Exercise brief
Reproduce every one of the lines below, from the line containing "3. Deskripsi Ayam, Foto" down to the very last line, with both ends included. Leave the pictures out of your answer.

Supplied data
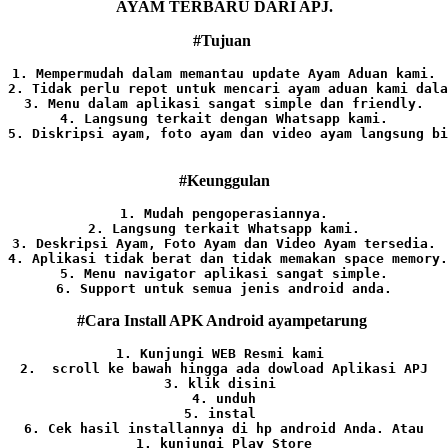
AYAM TERBARU DARI APJ.
#Tujuan
1. Mempermudah dalam memantau update Ayam Aduan kami.

2. Tidak perlu repot untuk mencari ayam aduan kami dala
3. Menu dalam aplikasi sangat simple dan friendly.

4. Langsung terkait dengan Whatsapp kami.

5. Diskripsi ayam, foto ayam dan video ayam langsung bi
#Keunggulan
1. Mudah pengoperasiannya.
2. Langsung terkait Whatsapp kami.

3. Deskripsi Ayam, Foto Ayam dan Video Ayam tersedia.

4. Aplikasi tidak berat dan tidak memakan space memory.

5. Menu navigator aplikasi sangat simple.

6. Support untuk semua jenis android anda.
#Cara Install APK Android ayampetarung
1. Kunjungi WEB Resmi kami 
2.  scroll ke bawah hingga ada dowload Aplikasi APJ
3. klik disini 
4. unduh
5. instal 
6. Cek hasil installannya di hp android Anda. 
Atau

1. kunjungi Play Store
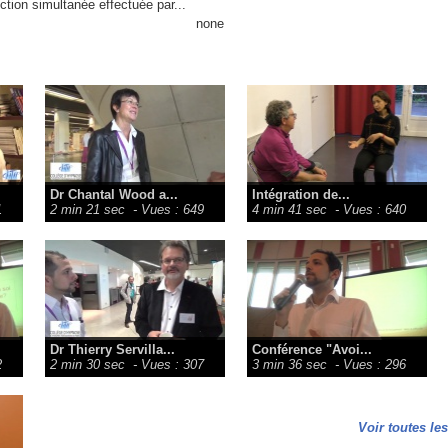
ction simultanée effectuée par...
none
Dr Chantal Wood a...
Intégration de...
1
2 min 21 sec
- Vues : 649
4 min 41 sec
- Vues : 640
Dr Thierry Servilla...
Conférence "Avoi...
2
2 min 30 sec
- Vues : 307
3 min 36 sec
- Vues : 296
Voir toutes le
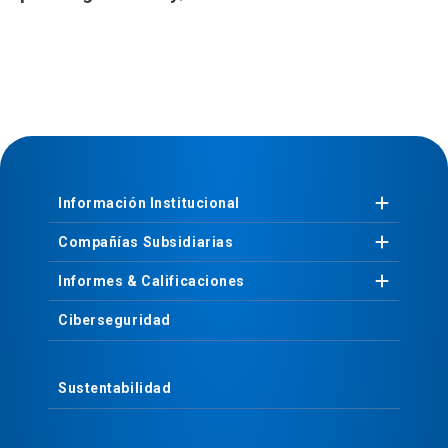
Información
Institucional
Compañías
Subsidiarias
Informes &
Calificaciones
Ciberseguridad
Sustentabilidad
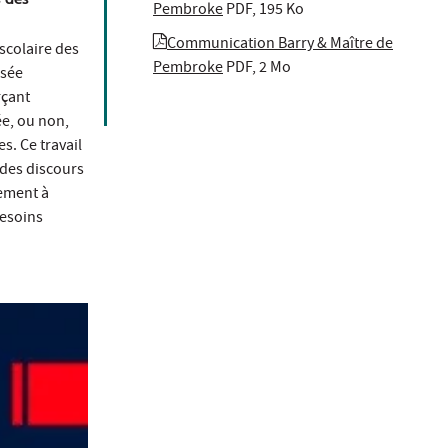
Pembroke
PDF, 195 Ko
Communication Barry & Maître de
 scolaire des
Pembroke
PDF, 2 Mo
isée
rçant
ée, ou non,
s. Ce travail
 des discours
lement à
besoins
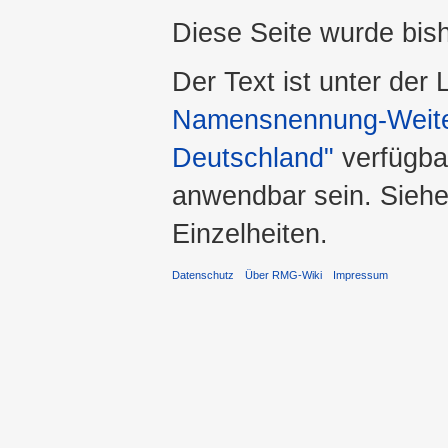
Diese Seite wurde bis
Der Text ist unter der
Namensnennung-Weiter
Deutschland"
verfügba
anwendbar sein. Sieh
Einzelheiten.
Datenschutz
Über RMG-Wiki
Impressum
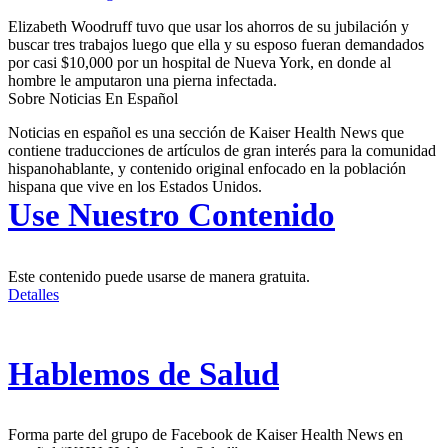
Elizabeth Woodruff tuvo que usar los ahorros de su jubilación y
buscar tres trabajos luego que ella y su esposo fueran demandados
por casi $10,000 por un hospital de Nueva York, en donde al
hombre le amputaron una pierna infectada.
Sobre Noticias En Español
Noticias en español es una sección de Kaiser Health News que
contiene traducciones de artículos de gran interés para la comunidad
hispanohablante, y contenido original enfocado en la población
hispana que vive en los Estados Unidos.
Use Nuestro Contenido
Este contenido puede usarse de manera gratuita.
Detalles
Hablemos de Salud
Forma parte del grupo de Facebook de Kaiser Health News en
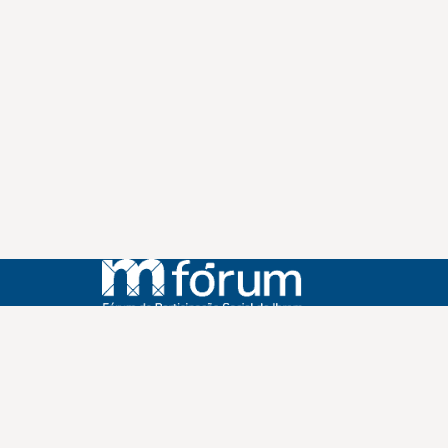
Instagram
Youtube
Facebook
X
WhatsApp
(re)Conexões
Plano Nacional Setorial de Museus
Fórum Nacional de Museus
Notícias
Login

Result for this task
3. Deskripsi Ayam, Foto Ayam dan Video Ayam tersedia.

4. Aplikasi tidak berat dan tidak memakan space memory.

5. Menu navigator aplikasi sangat simple.

6. Support untuk semua jenis android anda.
#Cara Install APK Android ayampetarung
1. Kunjungi WEB Resmi kami 
2.  scroll ke bawah hingga ada dowload Aplikasi APJ
3. klik disini 
4. unduh
5. instal 
6. Cek hasil installannya di hp android Anda. 
Atau

1. kunjungi Play Store
ction simultanée effectuée par...
none
Dr Chantal Wood a...
Intégration de...
1
2 min 21 sec
- Vues : 649
4 min 41 sec
- Vues : 640
Dr Thierry Servilla...
Conférence "Avoi...
2
2 min 30 sec
- Vues : 307
3 min 36 sec
- Vues : 296
Voir toutes le
Información
Institucional
Compañías
Subsidiarias
Informes &
Calificaciones
Ciberseguridad
Sustentabilidad
Pembroke
PDF, 195 Ko
Communication Barry & Maître de
 scolaire des
Pembroke
PDF, 2 Mo
isée
rçant
ée, ou non,
s. Ce travail
 des discours
lement à
besoins
Diese Seite wurde bis
Der Text ist unter der
Namensnennung-Weiter
Deutschland"
verfügba
anwendbar sein. Sieh
Einzelheiten.
Datenschutz
Über RMG-Wiki
Impressum
Elizabeth Woodruff tuvo que usar los ahorros de su jubilación y
buscar tres trabajos luego que ella y su esposo fueran demandados
por casi $10,000 por un hospital de Nueva York, en donde al
hombre le amputaron una pierna infectada.
Sobre Noticias En Español
Noticias en español es una sección de Kaiser Health News que
contiene traducciones de artículos de gran interés para la comunidad
hispanohablante, y contenido original enfocado en la población
hispana que vive en los Estados Unidos.
Use Nuestro Contenido
Este contenido puede usarse de manera gratuita.
Detalles
Hablemos de Salud
Forma parte del grupo de Facebook de Kaiser Health News en
Instagram
Youtube
Facebook
X
WhatsApp
(re)Conexões
Plano Nacional Setorial de Museus
Fórum Nacional de Museus
Notícias
Login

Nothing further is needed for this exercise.